Dubai, UAE – Palo Alto Networks, the global cybersecurity company, has forecast a fundamental shift in the digital risk landscape in 2026, driven by the rapid emergence of the AI economy and the widespread adoption of autonomous AI agents across enterprises.
In a new report titled “6 Predictions for the AI Economy: 2026’s New Rules of Cybersecurity”, released in Dubai on December 15, the company said artificial intelligence is set to transform productivity and operations worldwide, while simultaneously redefining cybersecurity threats across identity, data, quantum computing, security operations centres (SOCs) and enterprise browsers.
The company said its earlier forecast of 2025 as the “Year of Disruption” has already materialised, with cyberattacks reaching unprecedented scale and impact. According to Palo Alto Networks’ Unit 42 threat intelligence team, 84 per cent of major cyber incidents investigated this year resulted in operational downtime, reputational damage or direct financial loss, largely due to supply chain vulnerabilities and increasingly sophisticated attacks.
Looking ahead, the report predicts 2026 will mark the “Year of the Defender”, as AI-driven security capabilities begin to outweigh attacker advantages by reducing response times, improving visibility and lowering operational complexity.
Wendi Whitmore, Chief Security Intelligence Officer at Palo Alto Networks, said AI adoption is reshaping cyber risk but also creating a major opportunity for defenders. She noted that attackers are already using AI to scale threats across hybrid workforces, where autonomous agents are expected to outnumber humans by an estimated 82 to one.

“To counter this, organisations must move from reactive security models to proactive, intelligent defence that actively manages AI-driven risk while enabling innovation,” Whitmore said.
The report highlights identity as the primary battleground in 2026, warning that real-time AI deepfakes and “CEO doppelgängers” could make digital forgery virtually indistinguishable from reality. A single forged instruction, it said, could trigger cascading automated actions across enterprises, forcing identity security to evolve into a proactive business enabler.

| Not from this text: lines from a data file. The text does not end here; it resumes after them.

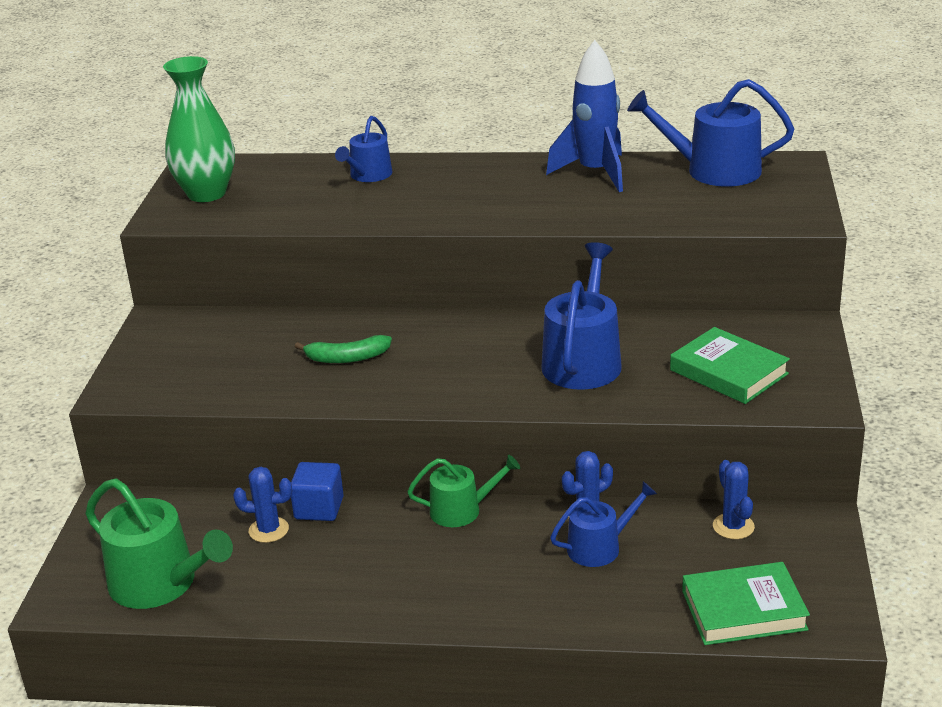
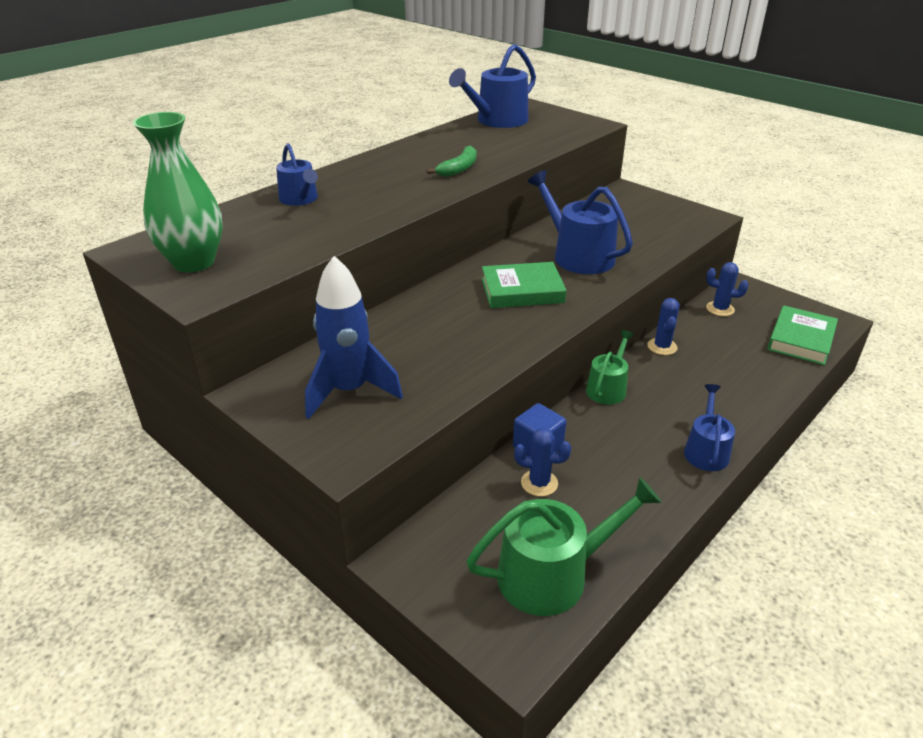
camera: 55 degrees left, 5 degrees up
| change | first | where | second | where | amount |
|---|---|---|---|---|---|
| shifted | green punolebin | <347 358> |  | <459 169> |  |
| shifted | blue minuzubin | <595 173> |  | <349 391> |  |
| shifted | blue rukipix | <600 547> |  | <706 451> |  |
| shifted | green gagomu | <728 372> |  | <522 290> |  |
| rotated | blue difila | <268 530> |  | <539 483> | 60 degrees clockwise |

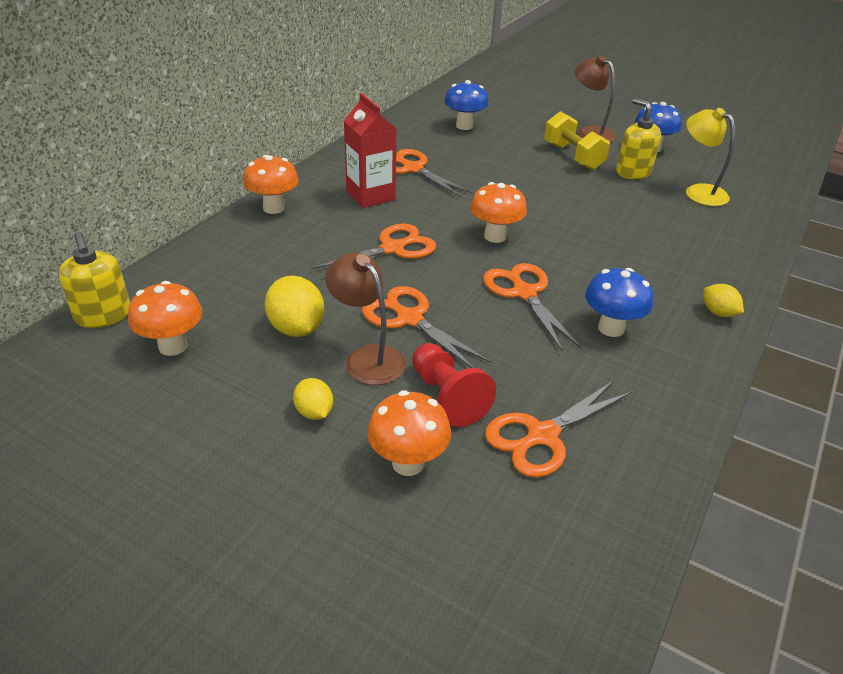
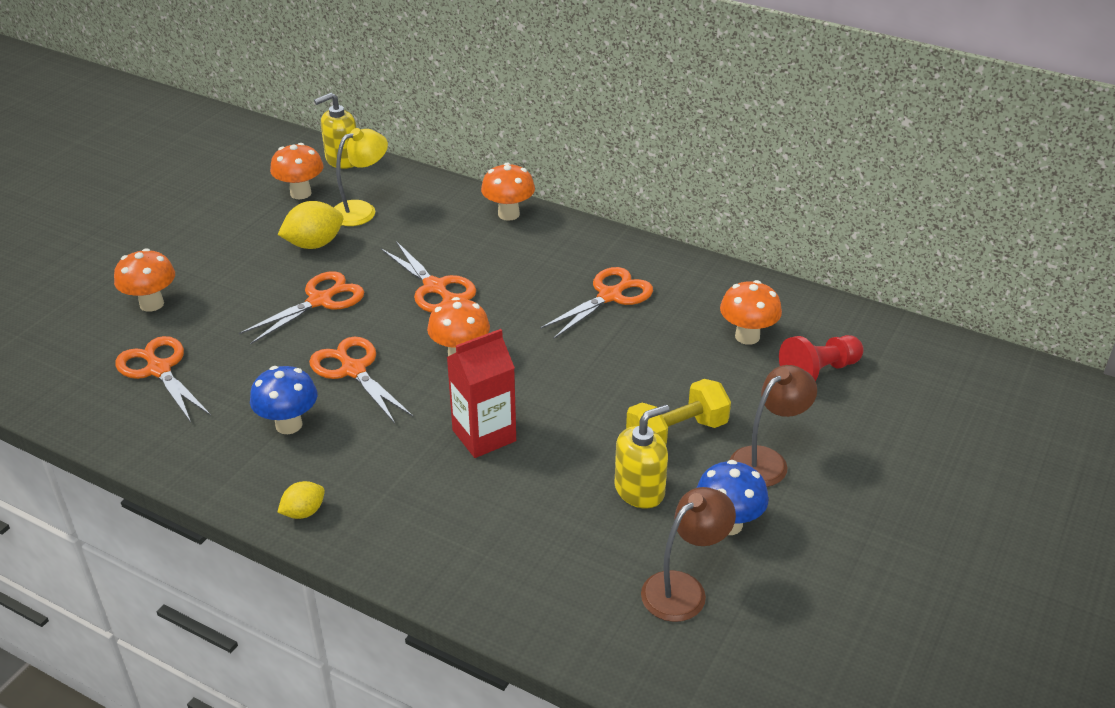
camera: 90 degrees right, 0 degrees up
| change | first | where | second | where | amount |
|---|---|---|---|---|---|
| gone | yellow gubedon | <314 412> |  |  |  |
| shifted | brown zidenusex | <367 358> |  | <683 588> |  |
| shifted | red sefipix | <370 196> |  | <484 435> |  |
| shifted | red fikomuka | <447 397> |  | <819 372> |  |
| shifted | yellow zidenusex | <699 192> |  | <361 210> |  |
| repainted | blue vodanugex | <464 126> | orange vodanugex | <747 336> |  |
| rotated |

Another major risk identified is the rise of autonomous AI agents as a new form of insider threat. While these agents are expected to help bridge the global cybersecurity skills gap and reduce alert fatigue, their privileged access makes them highly attractive targets for attackers seeking to turn them into “autonomous insiders”.
Haider Pasha, Chief Security Officer for EMEA at Palo Alto Networks, said the impact of agentic AI will be especially significant in the region due to a widening talent gap and a complex operating environment spanning multiple languages, clouds and jurisdictions.

“Future cyberattacks will inevitably target this new AI agent workforce,” Pasha said. “Our focus must be on deploying agents that are trusted, supervised and secured with zero-trust architecture from the ground up to ensure operational resilience.”
The report also warns of a growing “crisis of data trust”, as attackers increasingly target AI training data through data poisoning, and predicts the first major lawsuits holding executives personally liable for rogue AI actions by 2026. With only six per cent of organisations currently having advanced AI security strategies, the company said AI risk management is set to become a board-level priority.
Other key predictions include the accelerating threat of quantum computing, which could render today’s encrypted data vulnerable within three years, and the emergence of the browser as the new enterprise operating system, creating a vast and largely unsecured attack surface as generative AI traffic continues to surge.
Palo Alto Networks said organisations must adopt unified, AI-native security platforms and long-term crypto agility to navigate the autonomous economy safely, as cybersecurity becomes central to business continuity, governance and innovation in the years ahead.